“The Arab Spring has been, in turns, exhilarating and excruciating. It has also been expensive—even for relatively peaceful Middle Eastern countries,” says Elizabeth Dickinson, the Gulf correspondent for The National.
“Three Gulf countries sent a $12 billion aid package to Egypt in July, the latest in a regional spending spree that has also benefited the troubled countries of Yemen and Tunisia. And the Gulf governments—the richest in the region—have been spending even more within their own borders to keep their citizens content,” she writes for The New Republic:
Some of their quietest but most important outlays have been on popular domestic measures like government housing, debt relief, and welfare programs. Within a year of the Arab Spring’s outbreak in Tunisia in December 2010, the Gulf states’ governments were already spending, on average, nearly 20 percent more on “current expenditures” (the economic lingo for one-time expenses that can’t be recouped, as opposed to long-term investments, like infrastructure).

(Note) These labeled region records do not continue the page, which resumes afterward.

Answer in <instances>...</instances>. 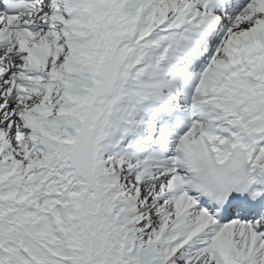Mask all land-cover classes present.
<instances>
[{"label": "snow or ice", "instance_id": "1", "mask_svg": "<svg viewBox=\"0 0 264 264\" xmlns=\"http://www.w3.org/2000/svg\"><path fill=\"white\" fill-rule=\"evenodd\" d=\"M0 264H264V0H0Z\"/></svg>", "mask_w": 264, "mask_h": 264}]
</instances>
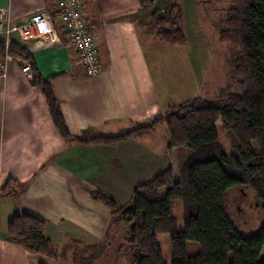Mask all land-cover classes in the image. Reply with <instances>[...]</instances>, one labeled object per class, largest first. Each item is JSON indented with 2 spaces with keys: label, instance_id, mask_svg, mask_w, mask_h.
I'll return each mask as SVG.
<instances>
[{
  "label": "crops",
  "instance_id": "1",
  "mask_svg": "<svg viewBox=\"0 0 264 264\" xmlns=\"http://www.w3.org/2000/svg\"><path fill=\"white\" fill-rule=\"evenodd\" d=\"M78 2L98 57L96 76L86 74L66 29L56 20L59 0H0V10L15 25L36 13L54 19L53 31L44 39L22 41L12 32L9 40L25 46L40 76L51 79L70 134L114 136L164 113L152 78V57L145 52L152 51V10L142 11L140 0ZM163 8L157 10L170 6ZM0 64V187L11 178L24 188L16 198L0 196V264L39 261L6 233L15 210L44 220L46 236L58 249L75 241L98 243L110 212L91 193L100 191L120 205L147 179L173 168L177 154L166 152V130L157 128L165 132L160 149L152 144L154 131L113 146L65 141L31 71H22L29 67L27 61L9 56Z\"/></svg>",
  "mask_w": 264,
  "mask_h": 264
},
{
  "label": "trees",
  "instance_id": "2",
  "mask_svg": "<svg viewBox=\"0 0 264 264\" xmlns=\"http://www.w3.org/2000/svg\"><path fill=\"white\" fill-rule=\"evenodd\" d=\"M229 3L217 33L218 42L235 54L229 63V91H220L223 102L190 99L114 136L91 131L72 136L51 79L40 76L25 46L14 40L6 44L0 39V60L10 56L27 61L54 128L65 141L113 146L165 126L166 152L177 154V171L169 167L150 177L123 204L118 205L100 191L92 192V200L110 212L104 237L92 245L78 241L71 244L94 253L107 245L109 228L129 224L127 244L133 264H164L157 242L160 234L170 237L171 264H264V0ZM140 8L151 11L152 1L140 0ZM178 9L174 2L170 8L150 14V31L167 46L186 44L178 28ZM23 189L9 178L0 187V196L16 198ZM249 193L251 205L262 214L260 228L254 234L240 232L234 219L240 211L238 197ZM175 200L182 202V231L176 230L171 211ZM45 228L44 220L15 210L6 233L11 241L38 256L37 264H51L70 250L74 264H93L96 254L79 258L70 244L59 250L46 236ZM187 242L197 243L198 252L190 255Z\"/></svg>",
  "mask_w": 264,
  "mask_h": 264
},
{
  "label": "rangeland",
  "instance_id": "3",
  "mask_svg": "<svg viewBox=\"0 0 264 264\" xmlns=\"http://www.w3.org/2000/svg\"><path fill=\"white\" fill-rule=\"evenodd\" d=\"M229 1L152 0V11L164 9V6H171L174 2L177 4L179 8L178 28L186 37V44L183 47H175L162 44L152 33L151 53L148 48H145L146 57H152V78L157 85L164 111L194 98L223 102L224 97L220 91H229L227 87L230 73L229 63L235 54L228 46L218 42L217 33L219 22L230 7ZM140 33L144 38L141 30ZM143 42L145 44V38ZM232 91L233 89L230 90ZM158 128L166 130L165 126ZM153 133L152 144L160 149L164 143L165 132L156 128ZM167 141L168 139L165 138L166 143ZM173 170L177 171V157ZM251 199V193L238 197L239 207L237 209L240 211L234 216L237 229L245 234H254L261 225V210L251 205ZM171 211L176 221V230L182 231L184 216L181 200L172 202ZM129 230V224L109 228L108 236L105 238L107 245H103L94 253L91 252L96 254L93 264H133V256L127 244ZM157 242L163 263L171 264L172 252L169 235H158ZM71 243L68 244L73 246L71 249H75L77 257L88 259L91 253L85 252L84 246H75ZM64 244L60 245L59 250L66 246ZM186 249L190 255L199 250L195 242H187ZM72 255V250H70L65 257L51 264H74ZM261 259L264 260V248Z\"/></svg>",
  "mask_w": 264,
  "mask_h": 264
},
{
  "label": "built area",
  "instance_id": "4",
  "mask_svg": "<svg viewBox=\"0 0 264 264\" xmlns=\"http://www.w3.org/2000/svg\"><path fill=\"white\" fill-rule=\"evenodd\" d=\"M60 12L56 20L66 29L71 44L78 54L89 76H96L99 72L98 57L94 47L93 37L82 19L81 6L78 0H59ZM53 18L44 14H34L21 25L11 23L6 11L0 10V35L7 44L12 32H17L22 41L44 39L53 31ZM7 56L6 58H8ZM3 66L0 64V70ZM23 73L29 75V67L22 69Z\"/></svg>",
  "mask_w": 264,
  "mask_h": 264
}]
</instances>
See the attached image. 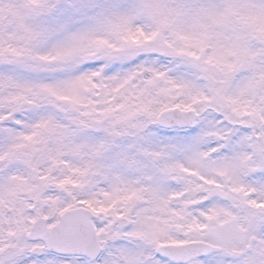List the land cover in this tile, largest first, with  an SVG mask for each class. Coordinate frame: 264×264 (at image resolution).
<instances>
[{
    "label": "snow or ice",
    "instance_id": "snow-or-ice-1",
    "mask_svg": "<svg viewBox=\"0 0 264 264\" xmlns=\"http://www.w3.org/2000/svg\"><path fill=\"white\" fill-rule=\"evenodd\" d=\"M0 264H264V0H0Z\"/></svg>",
    "mask_w": 264,
    "mask_h": 264
}]
</instances>
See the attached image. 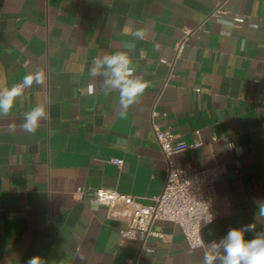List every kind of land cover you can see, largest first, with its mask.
Listing matches in <instances>:
<instances>
[{
    "label": "crops",
    "instance_id": "obj_1",
    "mask_svg": "<svg viewBox=\"0 0 264 264\" xmlns=\"http://www.w3.org/2000/svg\"><path fill=\"white\" fill-rule=\"evenodd\" d=\"M120 50L150 82L127 111L117 91H101L103 75H89L95 58ZM37 70L44 83L0 117V264H202L231 228L255 224L246 240L264 233V0H0V81L11 87ZM37 104L49 117L29 135L20 125ZM152 111L189 145L174 166L219 168L223 211L202 230L205 248L189 250L175 224L157 220L163 237L148 236L138 254L119 234L124 221L92 202L107 188L154 203L167 165Z\"/></svg>",
    "mask_w": 264,
    "mask_h": 264
},
{
    "label": "built area",
    "instance_id": "obj_2",
    "mask_svg": "<svg viewBox=\"0 0 264 264\" xmlns=\"http://www.w3.org/2000/svg\"><path fill=\"white\" fill-rule=\"evenodd\" d=\"M215 10L210 16L215 15ZM233 20L241 23L243 17L234 16ZM191 32L192 30L189 29L183 31V37L176 45L177 51L183 48ZM155 115L156 113L152 111L150 124L155 141L166 162L167 172L164 184L154 198V203L144 205L131 195L107 188L95 189L92 193V202L95 205L105 206L108 216L124 221L125 225L118 230L119 234L121 238L136 243L138 254L142 251H149L145 248L148 236L163 237L160 232L151 229L157 220L175 224L183 234L189 250L205 248L202 230L218 219L223 211L215 187L219 168L211 166L197 170L174 166L171 156L187 149L189 145L176 141L175 136L168 130H161L154 122ZM199 144L200 142H195L193 145L198 146ZM109 162L119 167L123 160L110 158Z\"/></svg>",
    "mask_w": 264,
    "mask_h": 264
},
{
    "label": "clouds",
    "instance_id": "obj_3",
    "mask_svg": "<svg viewBox=\"0 0 264 264\" xmlns=\"http://www.w3.org/2000/svg\"><path fill=\"white\" fill-rule=\"evenodd\" d=\"M227 23V22H226ZM131 35L136 40L145 39L144 31H135ZM247 42H241V50L246 47ZM123 47L134 49L135 45L128 43ZM104 68L103 72L98 69ZM136 68L133 60L127 52L120 50L112 53L104 54L92 61V67L89 75L95 77L98 74L103 75L101 91L108 95L112 90L119 93L118 104L120 108L127 111L132 106L139 103L141 97L150 87V82L142 77H136L134 74ZM44 73L37 70L26 74L20 83L11 87L6 82L0 81V117H7L12 112L18 98H20L24 90L31 88L33 84L41 85L44 83ZM94 91L90 85L89 94ZM49 113L44 104H37L23 114V120L20 125L21 129L29 135H34L41 127L44 121H47ZM258 217L264 218V204L259 207ZM255 224H249L243 228H231L226 236L217 244L213 242L212 251L205 253L202 264H264V233H259L251 240L245 239L246 232H254ZM28 264H41L39 257H34L28 261Z\"/></svg>",
    "mask_w": 264,
    "mask_h": 264
}]
</instances>
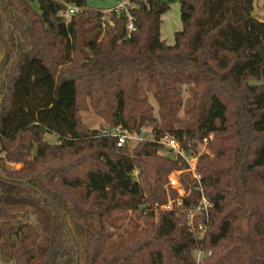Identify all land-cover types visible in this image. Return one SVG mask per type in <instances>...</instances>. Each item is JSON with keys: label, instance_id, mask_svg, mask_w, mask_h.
Masks as SVG:
<instances>
[{"label": "trees", "instance_id": "trees-1", "mask_svg": "<svg viewBox=\"0 0 264 264\" xmlns=\"http://www.w3.org/2000/svg\"><path fill=\"white\" fill-rule=\"evenodd\" d=\"M129 1L103 30L87 0H0V264H197L201 249L202 264H264V86H249L264 82L257 0H181L174 46L161 38L169 2ZM69 6L81 11L67 21ZM90 110L152 138L119 148L83 123ZM165 135L192 156L213 136L214 157L196 166L213 204L203 241L188 228L199 184L164 154ZM177 171L190 196L161 210L179 198ZM129 213L146 226L131 218L125 238Z\"/></svg>", "mask_w": 264, "mask_h": 264}, {"label": "built area", "instance_id": "built-area-1", "mask_svg": "<svg viewBox=\"0 0 264 264\" xmlns=\"http://www.w3.org/2000/svg\"><path fill=\"white\" fill-rule=\"evenodd\" d=\"M134 7L130 5L129 0H124L122 3H120L117 7L113 9H109L106 11H103V18H102V27L103 30L106 29V25L108 20L110 19V15L113 13H116L120 15L121 12H126L129 14L130 9H133ZM81 8L77 6H69L66 13L64 14V17L67 19L72 18L73 16L80 13ZM130 24L128 25V34L131 35L133 32L136 31L134 24H133V17L130 16ZM103 136L106 137H112L117 140V147L122 148L126 144L135 142L139 143L146 139L145 133L146 129L143 130L142 135H138L135 133H131L130 131L123 129L121 127L118 128H110L106 126L101 131ZM204 145H207L209 142V139L203 140ZM162 145H164L167 149H169L172 154L176 157H180L187 164L189 165V168L187 172L191 173L192 177L198 182L199 187L198 190L201 193V199L198 203V205L188 212V228L189 231L196 236L200 241H203L206 237L207 230L210 227V214L211 210L213 208V204L211 201L205 196L202 185H201V177L197 172V161L198 156H192L190 155V152L185 150L182 145L176 140L175 137L171 135H165L160 142ZM183 172H174L171 177L169 178V187L171 189L177 190L179 193V198L175 201H171L169 204L164 205L161 207V210H171L173 208V204L176 203L178 205H181L185 198H188L190 196V193L185 192L183 189V186L181 184V175ZM137 176V174H135ZM210 252H205L204 250H198L195 254V258L197 261V264H202L204 259L207 256H210Z\"/></svg>", "mask_w": 264, "mask_h": 264}, {"label": "rangeland", "instance_id": "rangeland-1", "mask_svg": "<svg viewBox=\"0 0 264 264\" xmlns=\"http://www.w3.org/2000/svg\"><path fill=\"white\" fill-rule=\"evenodd\" d=\"M124 0H122L123 2ZM165 2H168V0H164ZM121 2V3H122ZM181 0H174L173 2L169 3V11L163 15L162 17V26H161V38L162 40L168 45V46H174L176 43V33L182 31V20H181V4H180ZM87 4L88 7L94 10H100V11H106L109 9H113L115 7H117L120 3H118L116 0H87ZM256 12L259 14V18L264 21V0H257L256 1ZM71 19V18H70ZM70 19H67V21H69ZM183 93H182V99H183V105L180 109L179 112V119L186 122L187 120H189V116L187 115L186 111H187V107H188V101L191 97L190 92L187 89V86H183ZM149 96V102L150 104L154 107V116L156 118L159 117L158 115V110L159 107L156 103V101L154 100V98L152 97L151 94L148 95ZM81 118L83 120V123L88 127V129L92 130V131H99L101 132L103 128L106 127V123L98 116L95 115V113L90 110V111H86V112H81L80 113ZM151 133H152V128H148L146 130L145 133V137L148 138H152L151 137ZM47 140L50 141L51 143L56 142L57 138L55 136H48ZM213 140V136H211V139H209V142L207 143V145H204V142L202 141L199 147V150L197 151V155L201 156V155H206L209 156L211 159L214 157L213 156V152L209 147L210 142ZM136 143L133 141L131 142V145L134 146ZM169 149H165L164 154L165 155H169L168 154ZM9 168L12 170L15 169H21L22 165H12L9 164ZM135 219L137 220L138 224L141 226V228H144L145 222L143 219H139L137 218V216L135 214L129 213L128 217L122 221V226L121 229L118 230L119 232L117 234H119L121 237H125L127 235V231L128 229H130V219ZM30 223H33V221L31 220ZM77 234L79 233H83L84 229L76 226L75 228ZM27 233L28 230L26 229ZM116 229H112V232H115ZM113 242H118L119 241V236L116 235L113 237ZM17 242H18V237H17ZM14 264V263H12Z\"/></svg>", "mask_w": 264, "mask_h": 264}, {"label": "water", "instance_id": "water-1", "mask_svg": "<svg viewBox=\"0 0 264 264\" xmlns=\"http://www.w3.org/2000/svg\"><path fill=\"white\" fill-rule=\"evenodd\" d=\"M174 0H168L169 3L173 2ZM259 14L257 12L253 13L254 17H257ZM249 86L251 87H263L264 86V82H258V81H250L249 82ZM99 131L95 130L92 132L93 135L98 134ZM25 234H27V231L25 230ZM15 241H17V237L14 238Z\"/></svg>", "mask_w": 264, "mask_h": 264}]
</instances>
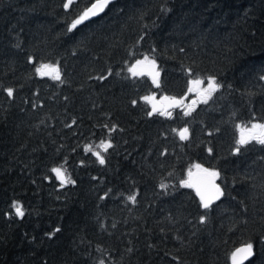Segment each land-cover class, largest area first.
<instances>
[{
  "label": "trees",
  "instance_id": "obj_1",
  "mask_svg": "<svg viewBox=\"0 0 264 264\" xmlns=\"http://www.w3.org/2000/svg\"><path fill=\"white\" fill-rule=\"evenodd\" d=\"M67 1L0 0V264H233L244 243L264 264V145L238 143L264 123V0H112L74 29L89 4ZM195 163L218 173L209 209Z\"/></svg>",
  "mask_w": 264,
  "mask_h": 264
},
{
  "label": "snow or ice",
  "instance_id": "obj_2",
  "mask_svg": "<svg viewBox=\"0 0 264 264\" xmlns=\"http://www.w3.org/2000/svg\"><path fill=\"white\" fill-rule=\"evenodd\" d=\"M112 2V0H95V2H93V0H88V4L90 5L85 7L84 10H82V14H78V18L75 19L72 23V28H76L77 25L84 23L85 21L91 19L92 17H95L97 15H99V13L103 12L104 9ZM73 4V0H68L67 3L64 4L65 8H69L70 5ZM145 61H147V57H145ZM142 61H137V65L142 64ZM154 65V61L151 62ZM45 67H51L52 68V72L55 73V75H53V79L56 80H60V75L58 70L53 67V66H45ZM39 71V69H38ZM138 74H142V73H137L136 71L133 70V75H138ZM62 82V81H61ZM153 82L157 83L155 77L153 78ZM193 83L199 84L202 83V81H193ZM221 86L216 82L215 78H209L208 80V88L206 89L208 95L207 97L204 98V102L207 103V99L210 98L212 92L216 91L218 88H220ZM189 91H191V89H189ZM8 95L12 96L13 95V89L9 88L7 89ZM147 99V98H145ZM136 101H133V104H135ZM157 111V109L155 107H153V112ZM164 114V113H161ZM186 115L188 113H185ZM149 115H151V113H149ZM167 115H171V113H167ZM115 130V129H112ZM187 129H184L181 133H180V138L181 139H186V133H187ZM247 135H245L243 132L241 134V138L238 141L239 144L243 145V144H247L250 140H255L258 143L264 145V123H260V124H252L250 129H247ZM112 145L111 143H107L105 144L104 141H101L100 147H103L105 151H107L108 148H110ZM89 151H91V147H89L88 149ZM211 151V150H209ZM237 151H239V148L237 149ZM94 155L97 156V158L99 159L100 163L103 164L104 163V159L103 157L100 155L99 152H94ZM200 166L197 165V168H199ZM53 171L57 172L59 174V169H53ZM203 172H205L207 174L208 177L212 178L209 181H207V184L210 185V194H206V191H202L201 188L197 187V195L200 196L201 199V204L203 206V208L205 209H209L210 205L212 203L213 200L219 199V197L221 195H223V193L220 190L219 185H216L214 183V178L218 175L217 172L214 171H209L208 169H202ZM65 182H71V181H66L64 179H62V183ZM186 186L192 187L193 185H191L189 182H184ZM161 187H165V185H161ZM136 197L135 196H130L129 200L135 202ZM13 208L15 209V214L18 217H23L24 215V211L22 209V206L19 203H14L13 204ZM205 217H201V222H204ZM57 231H59V229H57ZM254 255L253 252V245L251 243H248L246 247L244 248H239L237 249L234 253H232V262L233 264H243V261L245 259H248L250 257H252ZM100 264H103V261L100 262Z\"/></svg>",
  "mask_w": 264,
  "mask_h": 264
},
{
  "label": "rangeland",
  "instance_id": "obj_3",
  "mask_svg": "<svg viewBox=\"0 0 264 264\" xmlns=\"http://www.w3.org/2000/svg\"><path fill=\"white\" fill-rule=\"evenodd\" d=\"M142 65H146V68H148L150 66V61L149 59H147L146 63H142ZM45 66H53L55 67L59 74H60V68L58 67V65L56 64H46V65H43L40 67V71H44L45 70ZM47 68H50L51 72H52V68L51 67H47ZM208 88V82H204V83H199V84H195L194 85V88L192 90V94H193V97L197 99H202L203 97H207L208 93L206 91V89ZM148 100H150L151 102H159V109L161 110H166L168 108H170L171 106V101L170 102H167L166 101V97L165 96H157L155 94H151L149 95L148 97ZM195 100V99H194ZM189 101L188 103V106H193L195 105V101ZM262 122H254V123H251L249 125L247 124H241L240 125V134H242V132L247 135V129H250L252 124H260ZM101 141H104L105 144L107 143H110L109 140L107 139H104V140H99V141H96L94 143H91V144H88L87 147H91V149L94 151V152H99L100 155L103 157V152H104V148L103 147H100V144H101ZM197 165H199L200 167L199 168H203V166L201 164H198V163H195L192 167V172L191 174L198 170L199 168H197ZM54 169H59V174L57 172H55L56 176L62 181V179L66 180V170L64 168V166H57L55 167ZM190 174V175H191Z\"/></svg>",
  "mask_w": 264,
  "mask_h": 264
},
{
  "label": "water",
  "instance_id": "obj_4",
  "mask_svg": "<svg viewBox=\"0 0 264 264\" xmlns=\"http://www.w3.org/2000/svg\"><path fill=\"white\" fill-rule=\"evenodd\" d=\"M93 2H95V1H93ZM89 7H90V5H89ZM104 10H105V9H104ZM101 13H102V12H101ZM99 14H100V13H99ZM92 18H93V17H92ZM92 18H91V19H92ZM202 169H208L209 171H212V170L209 169V168H200V169L196 170V171L192 174V176H191V177H192V178H191V183L193 184L196 193H197V187H199V188H201L202 191H206V189H207L206 194H210V185L207 184V181H209V180L212 179V178L208 177L207 174H206L205 172L202 171ZM214 183H215L216 185H219L220 190L222 189L221 184H220V182L218 181V177H217V176L214 178ZM198 196H199V195H198ZM199 198H200V196H199ZM217 200H218V199L213 200L212 203H211V205H212L214 202H216ZM211 205H210V206H211ZM247 244H248V243H244V244L238 246V247L234 250V252H235L237 249H239V248H244V247H246ZM234 252H233V253H234ZM253 252H254V248H253ZM250 258H251V257H250ZM248 259H249V258H248ZM248 259H245V260L243 261V263L246 262Z\"/></svg>",
  "mask_w": 264,
  "mask_h": 264
}]
</instances>
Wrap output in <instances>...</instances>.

This spending–which is mainly collected by citizens, not foreign residents—is, by and large, still rising. Here’s a look at what each Gulf state has spent to ensure stability at home as uprisings erupt in the neighborhood.
“In Egypt, Gulf countries have become the donors of first and last resort. Money from the Arabian peninsula has outpaced U.S. assistance more than fivefold,” Dickinson notes.